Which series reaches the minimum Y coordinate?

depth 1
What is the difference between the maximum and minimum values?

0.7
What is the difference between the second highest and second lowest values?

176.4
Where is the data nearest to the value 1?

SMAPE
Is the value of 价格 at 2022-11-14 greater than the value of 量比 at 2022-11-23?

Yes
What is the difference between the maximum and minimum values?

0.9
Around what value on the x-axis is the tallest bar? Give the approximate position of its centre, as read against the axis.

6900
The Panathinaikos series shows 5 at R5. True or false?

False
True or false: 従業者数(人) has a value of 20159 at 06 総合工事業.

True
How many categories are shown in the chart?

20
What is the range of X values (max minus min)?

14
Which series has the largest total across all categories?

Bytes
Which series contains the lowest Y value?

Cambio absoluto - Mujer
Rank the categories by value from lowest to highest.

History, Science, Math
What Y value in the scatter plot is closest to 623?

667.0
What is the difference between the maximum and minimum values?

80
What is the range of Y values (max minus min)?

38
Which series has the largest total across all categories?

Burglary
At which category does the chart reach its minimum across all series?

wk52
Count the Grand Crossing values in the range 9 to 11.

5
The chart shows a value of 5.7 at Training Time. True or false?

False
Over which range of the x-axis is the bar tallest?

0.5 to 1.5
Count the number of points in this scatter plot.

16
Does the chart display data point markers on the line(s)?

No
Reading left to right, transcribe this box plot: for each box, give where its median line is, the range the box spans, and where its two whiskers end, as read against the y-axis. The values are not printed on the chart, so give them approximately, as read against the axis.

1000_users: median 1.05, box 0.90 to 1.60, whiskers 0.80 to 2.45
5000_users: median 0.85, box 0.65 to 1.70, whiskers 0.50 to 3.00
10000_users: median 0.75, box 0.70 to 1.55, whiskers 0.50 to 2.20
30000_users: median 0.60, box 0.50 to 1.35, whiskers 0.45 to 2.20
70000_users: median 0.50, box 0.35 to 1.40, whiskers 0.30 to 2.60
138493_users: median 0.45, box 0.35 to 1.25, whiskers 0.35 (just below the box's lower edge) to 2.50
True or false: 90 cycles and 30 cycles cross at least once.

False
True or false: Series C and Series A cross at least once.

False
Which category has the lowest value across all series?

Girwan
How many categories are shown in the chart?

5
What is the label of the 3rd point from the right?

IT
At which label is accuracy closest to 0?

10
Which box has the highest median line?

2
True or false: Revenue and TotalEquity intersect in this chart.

__Exercise requirements__.
Pull out each line of the material above that contains the word "shows", and copy those lines in full.

__Written response__.
The Panathinaikos series shows 5 at R5. True or false?
The chart shows a value of 5.7 at Training Time. True or false?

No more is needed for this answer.